Homework 4

Deadline: 11th of December 2016.

Submit: by web form

General rules: read them

Problem description

Implement both the trivial and the efficient cache-oblivious algorithms for transposing n×n matrices whose elements are 32-bit integers. Measure the running time on your computer, and then use our cache simulator to determine the number of page faults of an idealized cache.

Cache simulator

Modify your program so that it prints out swapped elements instead of actually swapping elements. Pass this output to our cache simulator to determine the number of page faults of an idealized cache as presented during the lecture.
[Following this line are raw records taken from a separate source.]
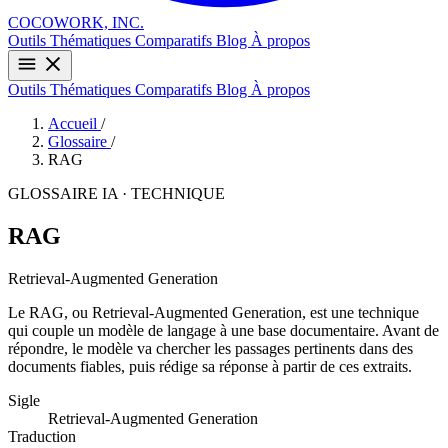
COCOWORK, INC.
Outils
Thématiques
Comparatifs
Blog
À propos
Outils
Thématiques
Comparatifs
Blog
À propos
Accueil
/
Glossaire
/
RAG
GLOSSAIRE IA · TECHNIQUE
RAG
Retrieval-Augmented Generation
Le RAG, ou Retrieval-Augmented Generation, est une technique
qui couple un modèle de langage à une base documentaire. Avant de
répondre, le modèle va chercher les passages pertinents dans des
documents fiables, puis rédige sa réponse à partir de ces extraits.
Sigle
Retrieval-Augmented Generation
Traduction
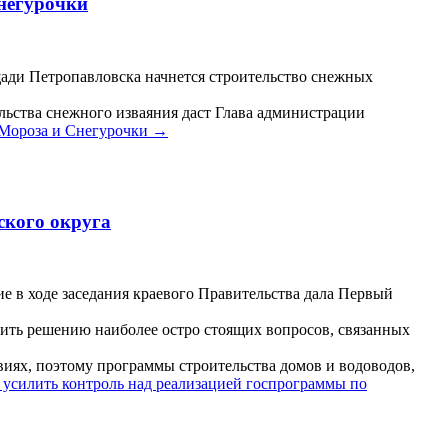
негурочки
щади Петропавловска начнется строительство снежных
льства снежного изваяния даст Глава администрации
 Мороза и Снегурочки
→
ского округа
е в ходе заседания краевого Правительства дала Первый
ить решению наиболее остро стоящих вопросов, связанных
виях, поэтому программы строительства домов и водоводов,
усилить контроль над реализацией госпрограммы по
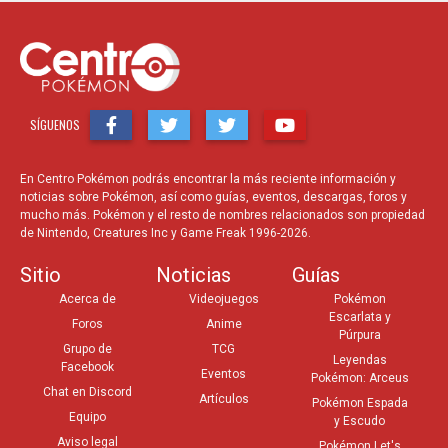
SÍGUENOS
En Centro Pokémon podrás encontrar la más reciente información y
noticias sobre Pokémon, así como guías, eventos, descargas, foros y
mucho más. Pokémon y el resto de nombres relacionados son propiedad
de Nintendo, Creatures Inc y Game Freak 1996-2026.
Sitio
Noticias
Guías
Acerca de
Videojuegos
Pokémon
Escarlata y
Foros
Anime
Púrpura
Grupo de
TCG
Leyendas
Facebook
Eventos
Pokémon: Arceus
Chat en Discord
Artículos
Pokémon Espada
Equipo
y Escudo
Aviso legal
Pokémon Let's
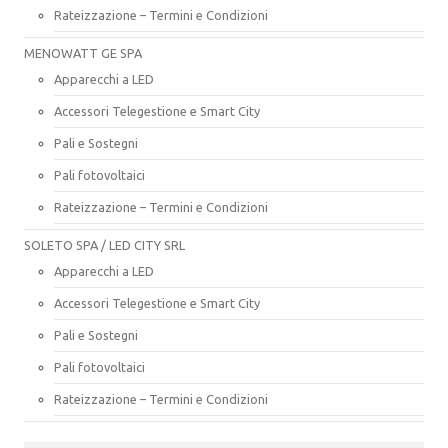
Rateizzazione – Termini e Condizioni
MENOWATT GE SPA
Apparecchi a LED
Accessori Telegestione e Smart City
Pali e Sostegni
Pali fotovoltaici
Rateizzazione – Termini e Condizioni
SOLETO SPA / LED CITY SRL
Apparecchi a LED
Accessori Telegestione e Smart City
Pali e Sostegni
Pali fotovoltaici
Rateizzazione – Termini e Condizioni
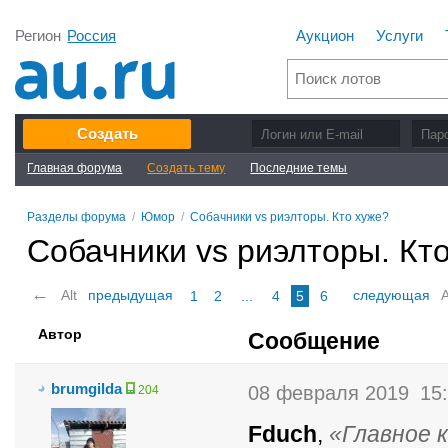
Регион
Россия
Аукцион
Услуги
Создать
Главная форума
Создать тему
Последние темы
Разделы форума
/
Юмор
/
Собачники vs риэлторы. Кто хуже?
Собачники vs риэлторы. Кт
←
Alt
предыдущая
следующая
A
1
2
...
4
5
6
Автор
Сообщение
brumgilda
08 февраля 2019
15
204
Fduch
,
Главное 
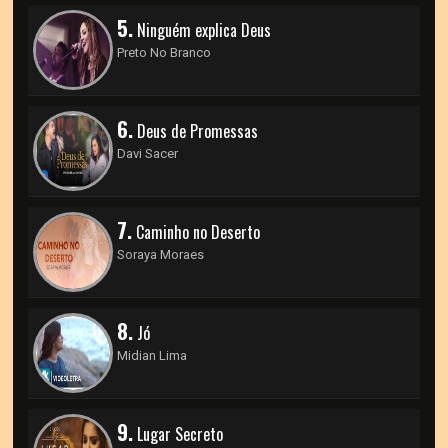
5.
Ninguém explica Deus
Preto No Branco
6.
Deus de Promessas
Davi Sacer
7.
Caminho no Deserto
Soraya Moraes
8.
Jó
Midian Lima
9.
Lugar Secreto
Download the simulator and start it with the following parameters:

  • B – size of a page;

  • C – number of pages in the cache.

The simulator reads commands for transposing a matrix on the standard input. Every row has one of the following forms:

  • N n – initialize an n×n matrix

  • X r1 s1 r2 s2 – swap elements (r1,s1) and (r2,s2), assuming that coordinates are numbered from 0 to n-1

  • E – terminate the transposition procedure

The output of the simulator is a text file describing results of the experiment:

  • Elements: the number of elements of the matrix

  • Accesses: the number of memory accesses

  • Misses: the number of memory transfers from the main memory to the cache

  • Missed-bytes: the total number of elements loaded to the cache

Use the following cache parameters for your experiments:

The simulator expects that the matrix is stored by rows and the first row starts at the beginning of a page.

Resulting graphs

Transpose matrices of sizes n×n where n = 64, 69, 74, 80, 87, 94, 101, 109, 118, 128, 138, 149, 161, 174, 188, 203, 219, 237, 256, 276, 298, 322, 348, 376, 406, 438, 474, 512, 552, 597, 645, 696, 752, 812, 877, 948, 1024, and so on, as much as you can store in the RAM. This sequence is generated by the function 2^{k/9} starting from k=54. Repeat the measurements a few times and determine the average for each n, so that the results are accurate.

The report is expected to study the following behaviour.

  • Compare the running time of the trivial and the cache-oblivious algorithms on a real computer. Also report on the parameters of the used computer (processor type and the size of cache).

  • Study how the number of page faults of both algorithms is influenced by the parameters of our idealized caches.

In all graphs, plot the number of page faults for a single swap of two elements versus the size of a matrix; that is, the size n is on the horizontal axis and the vertical axis determines the average time of swapping two elements of a matrix.